Reproduce the top of the data verbatim, through and including the line that contains "Table 1. Physicochemical".

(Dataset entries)
+++
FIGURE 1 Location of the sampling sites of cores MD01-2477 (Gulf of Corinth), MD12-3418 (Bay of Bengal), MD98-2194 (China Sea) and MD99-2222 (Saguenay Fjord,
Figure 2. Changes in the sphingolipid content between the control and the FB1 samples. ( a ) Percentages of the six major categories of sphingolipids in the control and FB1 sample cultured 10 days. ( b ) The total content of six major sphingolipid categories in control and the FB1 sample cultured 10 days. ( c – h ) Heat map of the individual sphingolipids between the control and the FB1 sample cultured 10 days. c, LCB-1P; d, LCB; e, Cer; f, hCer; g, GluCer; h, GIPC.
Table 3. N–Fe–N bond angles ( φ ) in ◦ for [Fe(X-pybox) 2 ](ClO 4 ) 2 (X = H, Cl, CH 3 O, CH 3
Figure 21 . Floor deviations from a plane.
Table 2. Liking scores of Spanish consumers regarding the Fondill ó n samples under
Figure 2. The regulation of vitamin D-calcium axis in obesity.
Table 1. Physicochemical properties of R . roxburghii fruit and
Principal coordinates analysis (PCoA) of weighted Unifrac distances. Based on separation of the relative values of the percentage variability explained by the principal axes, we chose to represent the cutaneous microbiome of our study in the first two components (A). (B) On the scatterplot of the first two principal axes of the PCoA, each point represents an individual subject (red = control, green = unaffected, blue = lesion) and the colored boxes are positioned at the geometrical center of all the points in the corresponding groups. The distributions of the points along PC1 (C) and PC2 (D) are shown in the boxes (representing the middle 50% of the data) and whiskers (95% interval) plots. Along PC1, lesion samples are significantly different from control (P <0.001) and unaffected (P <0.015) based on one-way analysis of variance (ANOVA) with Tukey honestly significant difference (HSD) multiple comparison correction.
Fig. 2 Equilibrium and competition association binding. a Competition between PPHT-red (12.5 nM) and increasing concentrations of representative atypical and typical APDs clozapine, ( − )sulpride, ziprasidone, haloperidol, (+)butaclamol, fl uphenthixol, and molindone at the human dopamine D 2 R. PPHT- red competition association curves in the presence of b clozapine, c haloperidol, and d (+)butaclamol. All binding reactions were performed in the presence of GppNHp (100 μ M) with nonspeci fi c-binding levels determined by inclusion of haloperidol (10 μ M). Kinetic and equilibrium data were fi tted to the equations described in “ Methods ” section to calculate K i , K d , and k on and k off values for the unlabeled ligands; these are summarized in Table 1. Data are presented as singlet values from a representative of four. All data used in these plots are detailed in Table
+++
→ Reply
FIGURE 1 Location of the sampling sites of cores MD01-2477 (Gulf of Corinth), MD12-3418 (Bay of Bengal), MD98-2194 (China Sea) and MD99-2222 (Saguenay Fjord,
Figure 2. Changes in the sphingolipid content between the control and the FB1 samples. ( a ) Percentages of the six major categories of sphingolipids in the control and FB1 sample cultured 10 days. ( b ) The total content of six major sphingolipid categories in control and the FB1 sample cultured 10 days. ( c – h ) Heat map of the individual sphingolipids between the control and the FB1 sample cultured 10 days. c, LCB-1P; d, LCB; e, Cer; f, hCer; g, GluCer; h, GIPC.
Table 3. N–Fe–N bond angles ( φ ) in ◦ for [Fe(X-pybox) 2 ](ClO 4 ) 2 (X = H, Cl, CH 3 O, CH 3
Figure 21 . Floor deviations from a plane.
Table 2. Liking scores of Spanish consumers regarding the Fondill ó n samples under
Figure 2. The regulation of vitamin D-calcium axis in obesity.
Table 1. Physicochemical properties of R . roxburghii fruit and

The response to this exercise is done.